The Commerce Department’s Census Bureau reported a rise in U.S. wholesale inventories in June, contributing to overall economic growth in the second quarter. Wholesale inventories increased by 0.2% in June, which is in line with the previous estimate. Wholesale stocks experienced a modest increase of 0.5% during May.
According to economists surveyed by Reuters, it was anticipated that inventories, which play a crucial role in gross domestic product, would increase by an unchanged 0.2%. In June, inventories saw a slight increase of 0.1% compared to the same period last year.
The economy expanded by 2.8% during the second quarter, a twofold increase from the initial quarter. During the April-June period, private inventory investment made a positive contribution of 0.82 percentage points to GDP growth.
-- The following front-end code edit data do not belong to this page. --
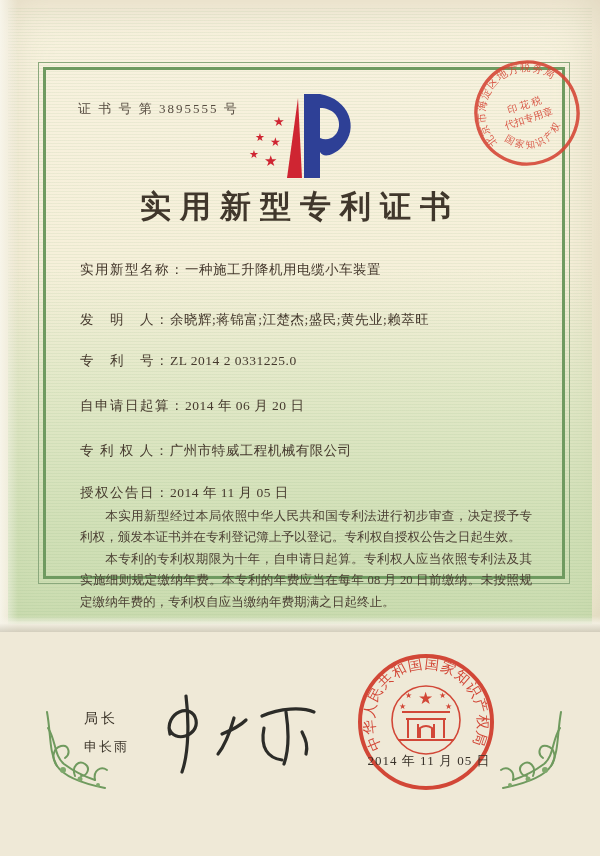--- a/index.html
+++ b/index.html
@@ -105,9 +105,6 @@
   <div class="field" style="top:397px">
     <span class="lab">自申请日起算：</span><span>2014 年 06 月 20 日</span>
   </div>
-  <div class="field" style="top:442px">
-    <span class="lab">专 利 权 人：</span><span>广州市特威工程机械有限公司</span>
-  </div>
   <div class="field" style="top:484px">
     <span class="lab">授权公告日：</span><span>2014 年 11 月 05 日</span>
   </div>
This was a significant turnaround from the previous two quarters when it had a negative impact. The positive contribution from private inventory investment more than compensated for the 0.72 percentage point decrease caused by a larger trade gap.
In June, wholesale motor vehicle inventories increased by 0.8%. Wholesale inventories, excluding autos, increased by 0.1%. This element is factored into the computation of GDP.
Wholesale sales declined slightly by 0.6% in June, following a modest increase of 0.3% in May. In June, wholesalers experienced a slight increase in the time it would take them to clear their shelves, with the sales pace indicating a timeframe of 1.37 months, compared to 1.35 months in May.